Thanx for everyone who has helped so far.
(This is not homework, I'm doing problems to study for my final that is in less than 3 hours).
This next question i'm having a hard time with is...

A 2150-kg truck is traveling along a straight,level road at a constant speed of 55.0km/h (15.8m/s) when the driver removes his foot from the accelerator. After 21.0 seconds, the truck's speed is 33.0 km/h (9.2m/s). What is the magnitude of the average net force acting on the truck during the 21.0 second interval?

The answer is 626 N but I have no idea on how to get to it.

2. Dec 15, 2004

marlon

This is one dimensional movement along a straight line...

$$v_f = v_i - a * t$$. where i and f denote initian and final...
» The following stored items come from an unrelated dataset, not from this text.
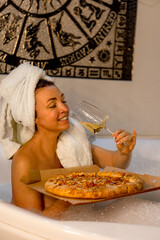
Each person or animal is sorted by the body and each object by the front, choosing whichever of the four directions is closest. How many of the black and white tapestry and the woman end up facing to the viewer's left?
0

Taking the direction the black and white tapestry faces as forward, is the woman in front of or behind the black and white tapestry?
in front

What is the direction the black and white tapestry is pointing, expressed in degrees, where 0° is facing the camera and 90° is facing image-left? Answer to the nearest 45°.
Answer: approximately 0°

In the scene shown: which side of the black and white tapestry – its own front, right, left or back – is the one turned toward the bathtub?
front

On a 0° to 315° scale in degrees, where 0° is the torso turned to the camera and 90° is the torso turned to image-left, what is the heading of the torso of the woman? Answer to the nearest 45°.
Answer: approximately 315°

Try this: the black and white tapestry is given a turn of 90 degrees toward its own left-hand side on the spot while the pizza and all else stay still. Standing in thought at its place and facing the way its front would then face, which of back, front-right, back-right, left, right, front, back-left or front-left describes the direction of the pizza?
right

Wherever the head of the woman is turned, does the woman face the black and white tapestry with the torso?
no
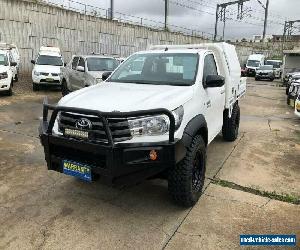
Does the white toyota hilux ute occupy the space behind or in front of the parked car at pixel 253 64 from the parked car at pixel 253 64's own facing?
in front

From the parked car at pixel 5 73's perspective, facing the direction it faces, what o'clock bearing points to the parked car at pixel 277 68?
the parked car at pixel 277 68 is roughly at 8 o'clock from the parked car at pixel 5 73.

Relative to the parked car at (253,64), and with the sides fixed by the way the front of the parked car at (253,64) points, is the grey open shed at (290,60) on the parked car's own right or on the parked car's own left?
on the parked car's own left

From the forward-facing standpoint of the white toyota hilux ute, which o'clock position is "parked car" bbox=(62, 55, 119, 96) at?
The parked car is roughly at 4 o'clock from the white toyota hilux ute.

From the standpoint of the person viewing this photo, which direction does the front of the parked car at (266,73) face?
facing the viewer and to the left of the viewer

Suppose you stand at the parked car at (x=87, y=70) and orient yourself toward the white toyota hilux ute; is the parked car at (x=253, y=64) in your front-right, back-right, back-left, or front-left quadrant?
back-left

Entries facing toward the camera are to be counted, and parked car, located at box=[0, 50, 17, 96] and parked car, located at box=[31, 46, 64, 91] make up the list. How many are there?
2
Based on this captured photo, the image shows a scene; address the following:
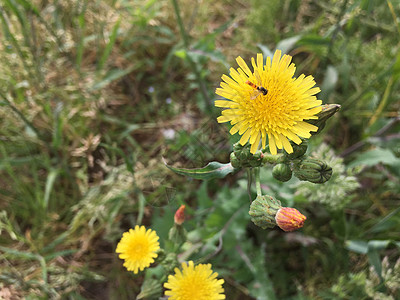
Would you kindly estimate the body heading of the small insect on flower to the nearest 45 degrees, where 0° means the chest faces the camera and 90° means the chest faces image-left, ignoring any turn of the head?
approximately 270°

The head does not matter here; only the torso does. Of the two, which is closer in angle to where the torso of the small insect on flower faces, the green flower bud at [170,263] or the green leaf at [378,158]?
the green leaf

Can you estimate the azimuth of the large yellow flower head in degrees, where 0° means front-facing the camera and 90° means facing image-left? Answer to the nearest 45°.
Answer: approximately 0°
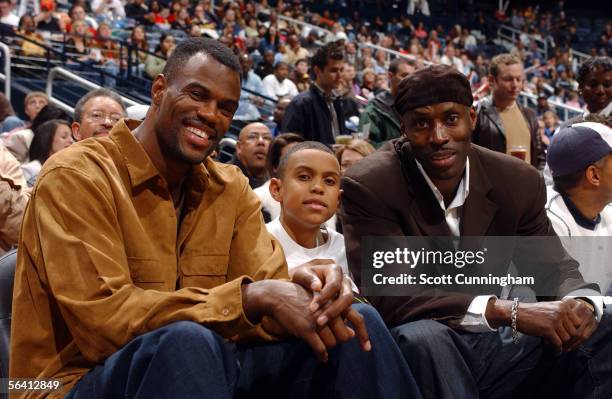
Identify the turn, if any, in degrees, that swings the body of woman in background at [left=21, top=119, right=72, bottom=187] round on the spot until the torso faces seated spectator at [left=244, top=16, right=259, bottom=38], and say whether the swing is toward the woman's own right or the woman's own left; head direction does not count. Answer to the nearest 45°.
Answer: approximately 90° to the woman's own left

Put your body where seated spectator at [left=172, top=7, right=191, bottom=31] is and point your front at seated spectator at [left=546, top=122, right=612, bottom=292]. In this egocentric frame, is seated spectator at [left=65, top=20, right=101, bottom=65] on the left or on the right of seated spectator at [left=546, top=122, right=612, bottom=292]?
right

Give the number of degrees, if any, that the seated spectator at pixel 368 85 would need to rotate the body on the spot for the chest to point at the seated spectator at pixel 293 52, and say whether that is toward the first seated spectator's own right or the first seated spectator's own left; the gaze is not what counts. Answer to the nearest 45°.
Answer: approximately 135° to the first seated spectator's own right

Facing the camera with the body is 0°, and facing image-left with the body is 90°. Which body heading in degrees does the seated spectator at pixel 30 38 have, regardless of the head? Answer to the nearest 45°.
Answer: approximately 315°

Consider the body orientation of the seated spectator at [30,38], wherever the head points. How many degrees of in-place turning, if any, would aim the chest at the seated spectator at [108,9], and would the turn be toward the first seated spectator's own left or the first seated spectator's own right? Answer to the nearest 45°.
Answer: approximately 90° to the first seated spectator's own left

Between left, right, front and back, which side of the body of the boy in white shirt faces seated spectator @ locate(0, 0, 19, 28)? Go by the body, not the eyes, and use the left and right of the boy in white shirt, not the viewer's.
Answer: back

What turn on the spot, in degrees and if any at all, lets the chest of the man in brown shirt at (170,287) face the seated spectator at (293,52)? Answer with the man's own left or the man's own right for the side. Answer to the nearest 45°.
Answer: approximately 135° to the man's own left

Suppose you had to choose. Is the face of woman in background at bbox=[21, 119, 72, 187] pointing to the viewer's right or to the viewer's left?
to the viewer's right
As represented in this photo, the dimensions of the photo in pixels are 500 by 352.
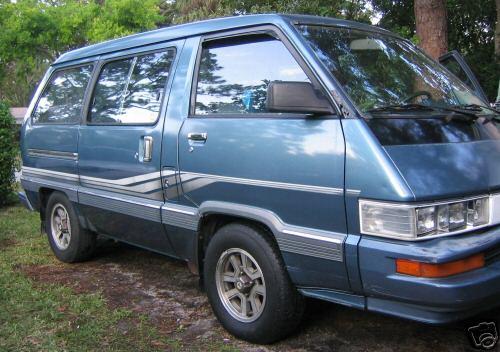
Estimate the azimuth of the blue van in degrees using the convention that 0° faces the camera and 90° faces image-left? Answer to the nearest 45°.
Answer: approximately 315°

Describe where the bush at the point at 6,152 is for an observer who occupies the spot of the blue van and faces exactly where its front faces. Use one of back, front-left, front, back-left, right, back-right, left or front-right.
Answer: back
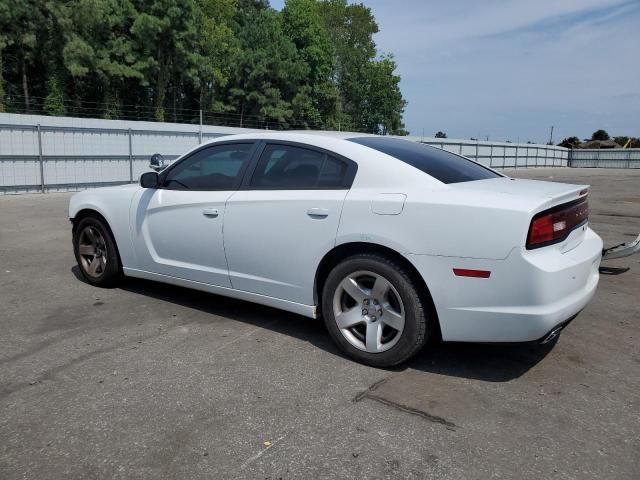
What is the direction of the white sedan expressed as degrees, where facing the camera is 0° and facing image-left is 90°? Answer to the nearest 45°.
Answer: approximately 135°

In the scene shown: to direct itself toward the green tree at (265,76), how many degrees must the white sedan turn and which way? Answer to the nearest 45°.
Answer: approximately 45° to its right

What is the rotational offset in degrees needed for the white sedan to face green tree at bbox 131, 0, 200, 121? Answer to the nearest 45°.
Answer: approximately 45° to its right

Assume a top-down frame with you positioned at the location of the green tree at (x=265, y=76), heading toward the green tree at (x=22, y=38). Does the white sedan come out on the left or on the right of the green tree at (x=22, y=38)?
left
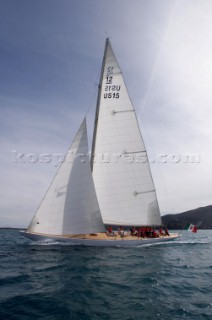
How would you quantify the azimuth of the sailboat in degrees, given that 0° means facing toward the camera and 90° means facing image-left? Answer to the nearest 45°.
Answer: approximately 90°
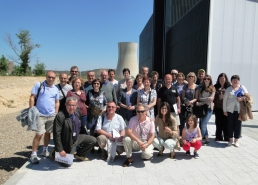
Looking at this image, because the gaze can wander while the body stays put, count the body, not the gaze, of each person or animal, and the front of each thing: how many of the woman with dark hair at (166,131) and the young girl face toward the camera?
2

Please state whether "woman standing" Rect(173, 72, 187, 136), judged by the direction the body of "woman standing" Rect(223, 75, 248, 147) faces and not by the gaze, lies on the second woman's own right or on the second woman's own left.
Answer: on the second woman's own right

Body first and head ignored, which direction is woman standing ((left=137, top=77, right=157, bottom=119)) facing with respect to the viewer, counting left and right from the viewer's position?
facing the viewer

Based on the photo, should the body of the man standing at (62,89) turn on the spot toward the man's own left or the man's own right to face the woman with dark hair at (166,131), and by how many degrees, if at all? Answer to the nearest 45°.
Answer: approximately 45° to the man's own left

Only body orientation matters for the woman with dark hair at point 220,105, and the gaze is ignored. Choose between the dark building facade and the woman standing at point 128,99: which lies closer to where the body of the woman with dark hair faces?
the woman standing

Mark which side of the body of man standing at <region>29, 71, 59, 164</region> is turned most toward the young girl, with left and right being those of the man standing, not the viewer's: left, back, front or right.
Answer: left

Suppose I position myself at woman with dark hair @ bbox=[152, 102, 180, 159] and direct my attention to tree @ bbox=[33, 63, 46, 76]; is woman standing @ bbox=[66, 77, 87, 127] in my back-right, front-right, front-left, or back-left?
front-left

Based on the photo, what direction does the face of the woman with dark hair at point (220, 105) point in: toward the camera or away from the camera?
toward the camera

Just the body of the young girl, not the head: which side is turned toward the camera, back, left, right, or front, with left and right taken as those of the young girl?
front

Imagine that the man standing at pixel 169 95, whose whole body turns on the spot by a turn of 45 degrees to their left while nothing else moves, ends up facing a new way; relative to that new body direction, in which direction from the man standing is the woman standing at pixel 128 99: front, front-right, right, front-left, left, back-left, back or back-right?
back-right

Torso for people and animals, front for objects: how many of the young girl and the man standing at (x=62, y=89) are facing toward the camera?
2

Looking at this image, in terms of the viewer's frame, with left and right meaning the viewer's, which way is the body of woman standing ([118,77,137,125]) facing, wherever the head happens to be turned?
facing the viewer

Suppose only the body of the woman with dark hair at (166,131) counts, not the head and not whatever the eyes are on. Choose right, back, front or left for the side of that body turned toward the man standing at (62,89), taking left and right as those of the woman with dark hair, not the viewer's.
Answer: right
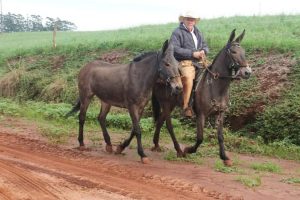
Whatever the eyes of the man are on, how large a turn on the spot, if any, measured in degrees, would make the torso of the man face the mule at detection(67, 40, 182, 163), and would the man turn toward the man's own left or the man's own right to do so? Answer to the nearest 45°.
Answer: approximately 135° to the man's own right

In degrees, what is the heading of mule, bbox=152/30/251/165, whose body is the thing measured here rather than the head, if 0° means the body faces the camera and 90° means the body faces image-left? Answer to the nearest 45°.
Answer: approximately 315°
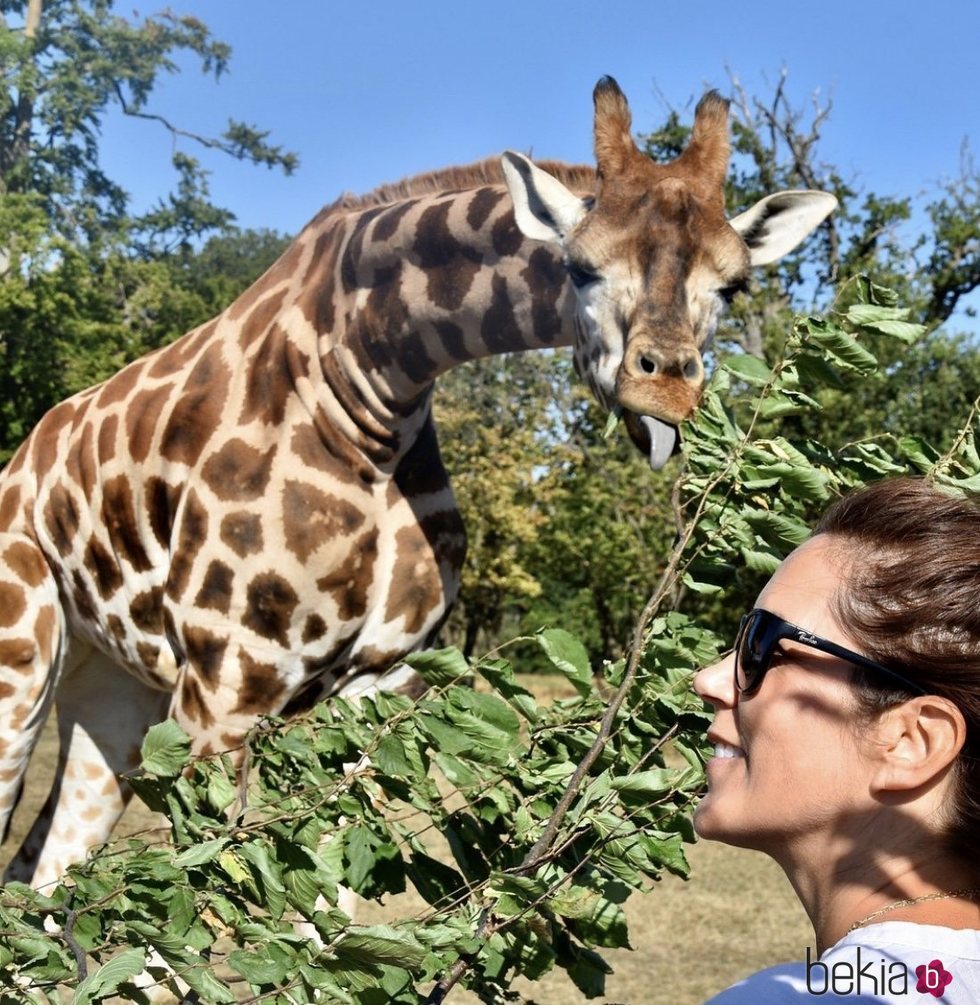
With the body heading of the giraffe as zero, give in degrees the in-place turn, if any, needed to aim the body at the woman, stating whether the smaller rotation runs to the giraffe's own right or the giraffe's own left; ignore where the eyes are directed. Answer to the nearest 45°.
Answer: approximately 45° to the giraffe's own right

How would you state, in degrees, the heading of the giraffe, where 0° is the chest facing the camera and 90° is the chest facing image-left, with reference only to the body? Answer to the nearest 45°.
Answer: approximately 315°

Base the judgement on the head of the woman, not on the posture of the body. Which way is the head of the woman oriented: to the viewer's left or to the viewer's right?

just try it and multiply with m to find the force...

regards
marlon

3. Dec 15, 2004

Kimorto

Marlon, that doesn't seem right, I keep getting 675 and the answer says its 626 (multiple choice question, closest answer is 626, and teacher said answer is 626)

4. Dec 15, 2004

marlon

yes, i see your point though i am quite certain of this...

regards
marlon...

perhaps someone else can help...

5. Dec 15, 2004

cyby

F = dp/dt = m(v_2 - v_1)/ t = 2150kg(9.2m/s - 15.8m/s)/21s ~ 675

675 has to be right. Your book/teacher is wrong :P

6. May 19, 2010

poopyphysics

you have your conversions wrong.. 55 km/h is 15.3 m/s not 15.8 m/s. The rest is correct.